**Action item**
For each record that follows, restate the text exactly and drop the pictures.

**Entries provided**
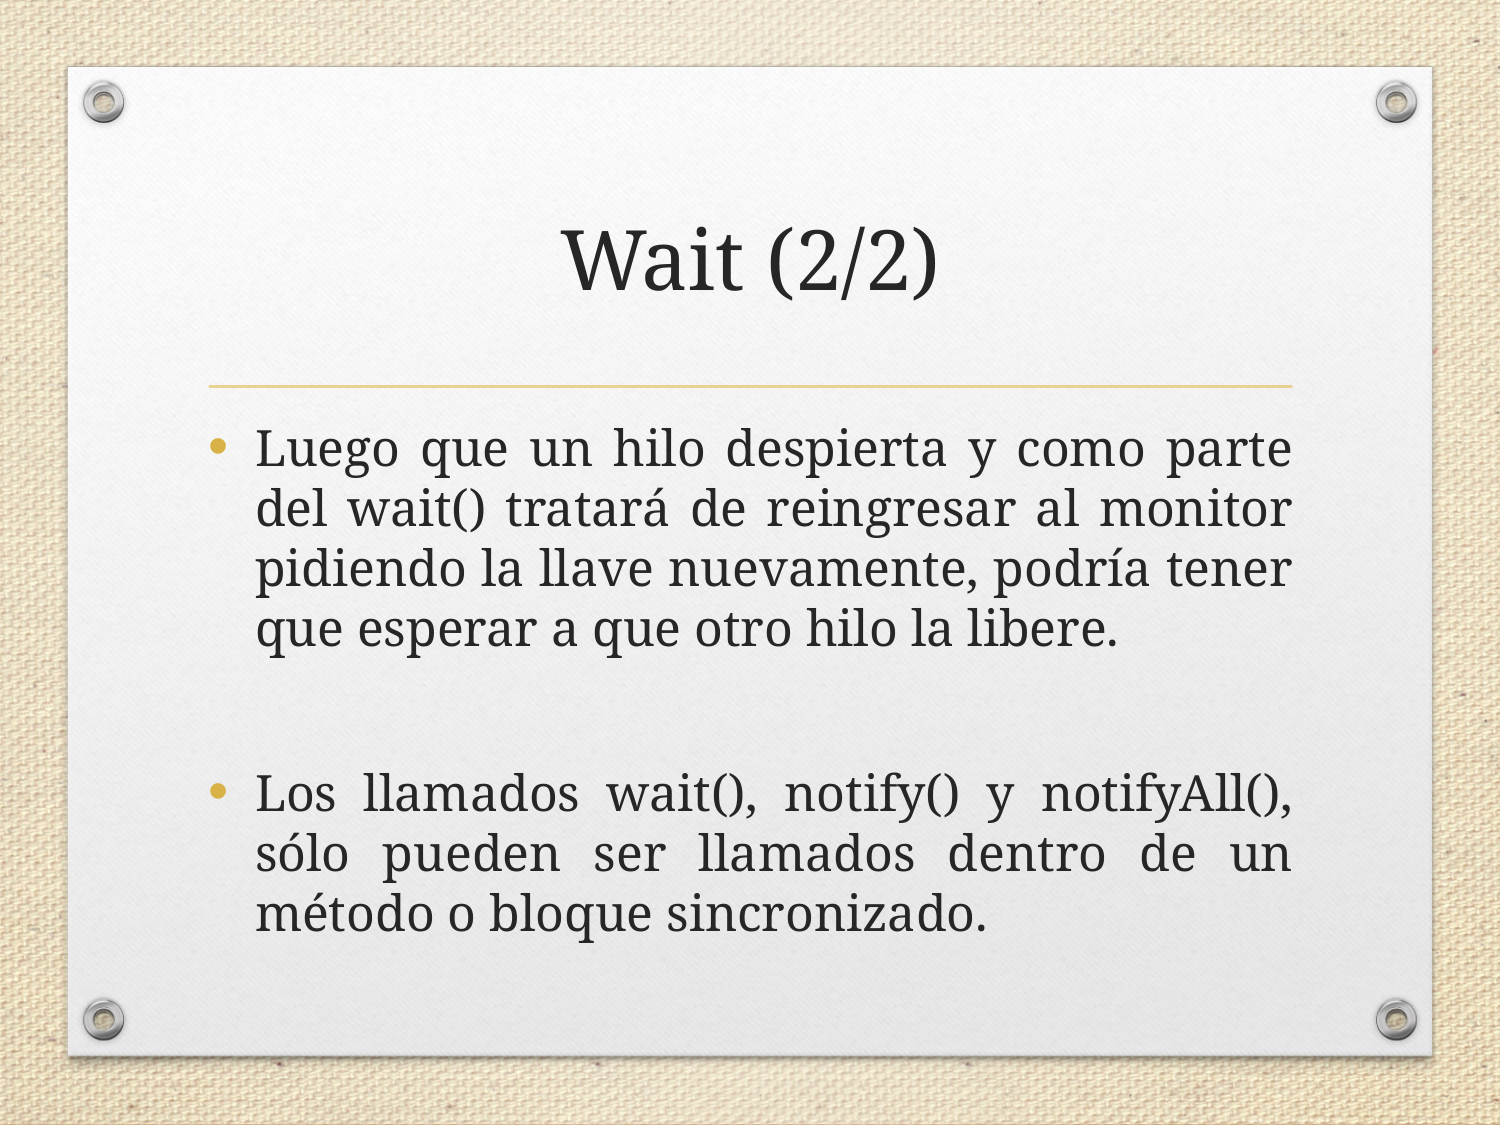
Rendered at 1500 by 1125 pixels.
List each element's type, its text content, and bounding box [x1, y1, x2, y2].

picture [0, 0, 1500, 1125]
list Luego que un hilo despierta y como parte del wait() tratará de reingresar al monitor pidiendo la llave nuevamente, podría tener que esperar a que otro hilo la libere. Los llamados wait(), notify() y notifyAll(), sólo pueden ser llamados dentro de un método o bloque sincronizado. [193, 408, 1309, 974]
title Wait (2/2) [193, 150, 1309, 365]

**Result of the exercise**
Rendered at 1500 by 1125 pixels.
List each element's type, its text content, and bounding box [x1, y1, x2, y2].

picture [0, 0, 1500, 1125]
list Luego que un hilo despierta y como parte del wait() tratará de reingresar al monitor pidiendo la llave nuevamente, podría tener que esperar a que otro hilo la libere. Los llamados wait(), notify() y notifyAll(), sólo pueden ser llamados dentro de un método o bloque sincronizado. [193, 408, 1309, 974]
title Wait (2/2) [193, 150, 1309, 365]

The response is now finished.